**What is expected:** Work out how many lines below contain "moved". Provide only the figure.

Coordinate mapping data
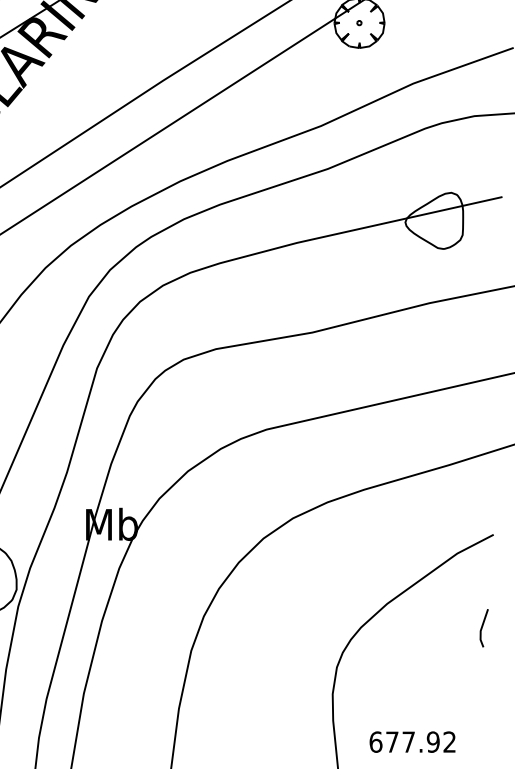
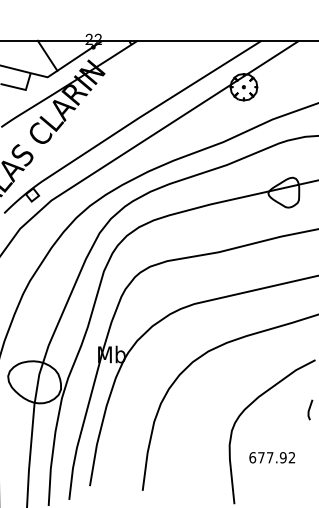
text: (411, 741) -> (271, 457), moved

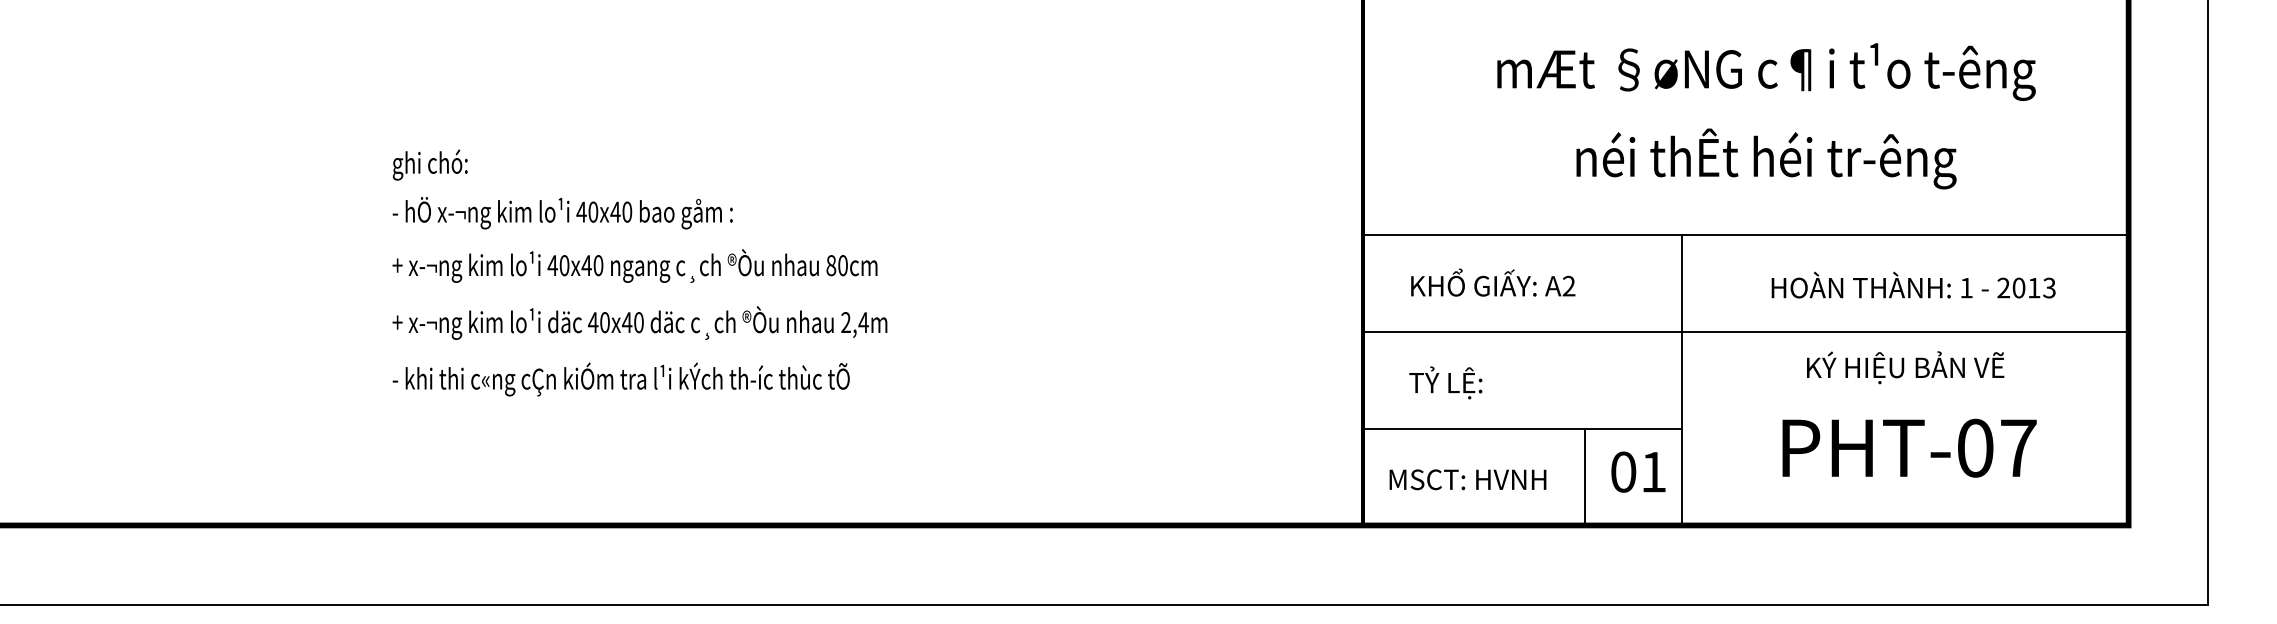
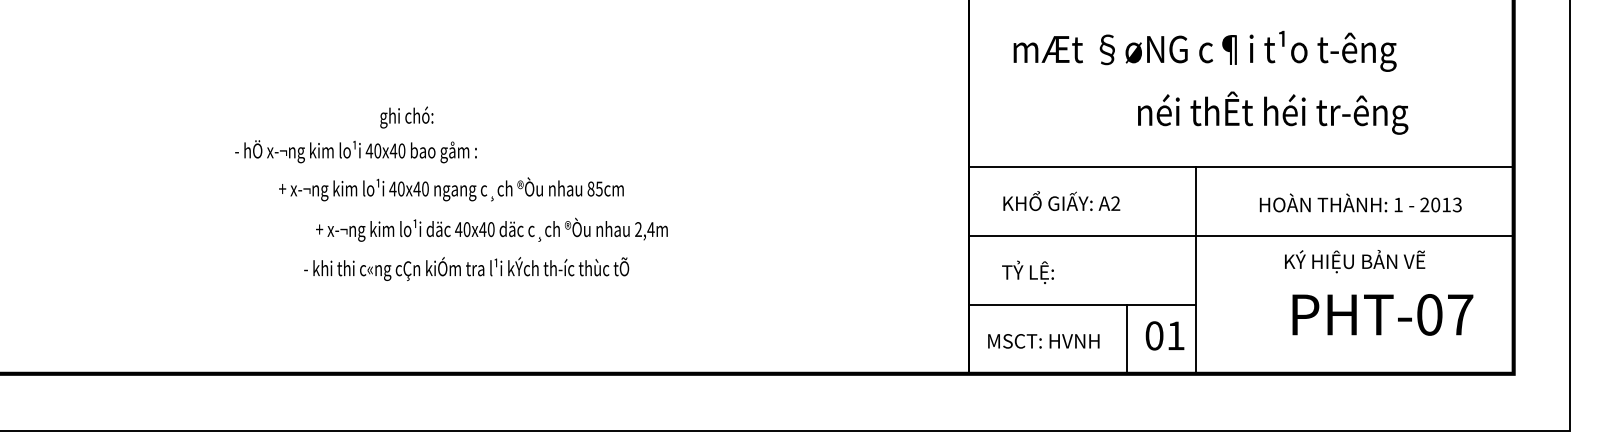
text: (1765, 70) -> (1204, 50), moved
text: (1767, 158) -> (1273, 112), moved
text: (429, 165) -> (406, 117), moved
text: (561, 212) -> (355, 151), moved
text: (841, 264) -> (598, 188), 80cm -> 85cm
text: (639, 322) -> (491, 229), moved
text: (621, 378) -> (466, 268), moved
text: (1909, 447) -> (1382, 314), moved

**Exercise solution:** 8